Lightly fell, but just a year and a half later he appears with Marine Le Pen defending the hoax that European Union authorities and governments have a plan to replace the continent’s population with the black African and Arab population of the Middle East.

Angela Merkel and Hans-Georg Maassen in 2018. Photo ReutersAngela Merkel and Hans-Georg Maassen in 2018. Photo Reuters

His seven-year tenure at the helm of Frontex was plagued by irregularities and during his years the agency participated, as revealed by journalistic investigations and confirmed by military personnel from several countries, including Germany and Finland, in illegal deportations of migrants. Leggeri also attacked the NGOs that rescue shipwrecked people at sea, accusing them of attracting migrants.
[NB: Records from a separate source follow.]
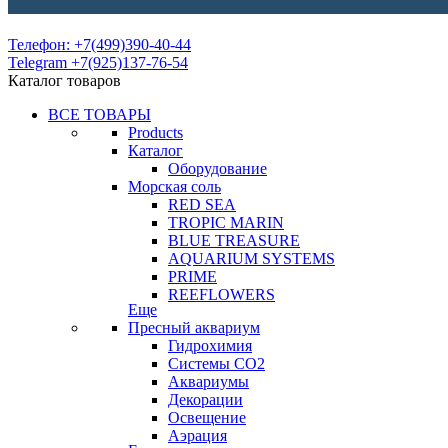
Телефон: +7(499)390-40-44
Telegram +7(925)137-76-54
Каталог товаров
ВСЕ ТОВАРЫ
Products
Каталог
Оборудование
Морская соль
RED SEA
TROPIC MARIN
BLUE TREASURE
AQUARIUM SYSTEMS
PRIME
REEFLOWERS
Еще
Пресный аквариум
Гидрохимия
Системы СО2
Аквариумы
Декорации
Освещение
Аэрация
Leggeri is an essential piece in the construction of what is called “Fortress Europe”, due to the harsh immigration policies. Now he says he’s running in the European elections.”to counteract migratory flowsthat the European Commission and the Eurocrats (as he was until they kicked him because he was corrupt) do not consider a problem but a project”.

Other names

Leggeri’s announcement was joined last weekend by that of Hans-Georg Maassen, the man who knows all Germany’s secrets. Maassen was head of the German secret service from August 2012 to December 2018. Maaseen was known to have sympathies for the conservatives, who placed him at the head of the secret service, but his conservative sympathies turned out to be very conservative.

This weekend he announced the creation of a new political party, to the right of the CDU and conservatives competing with the far-right AfD. On a ship near Bonn, the former capital of West Germany during the Cold War, Maassen presided over the founding congress of the “Werteunion” (Union of Values).

Like Leggeri, Maassen was also fired from his last senior position.. In 2018, Angela Merkel’s cabinet showed him the exit door when Germany’s still-to-be intelligence director tried to protect a far-right group by claiming that a video of them chasing migrants in the city of Chemnitz could be false. The video was not fake and Maassen knew it, according to German media.

It took more than five years for them to leave the secret services and move into politics with a new party, but during this time they were normal his increasingly extremist statements on issues like immigration or gay rights.

The Werteunion will have to compete with the AfD and CDU conservatives in an increasingly atomized German electoral market following the birth last year of a far-left anti-immigration party, a split from the far-left Die Linke.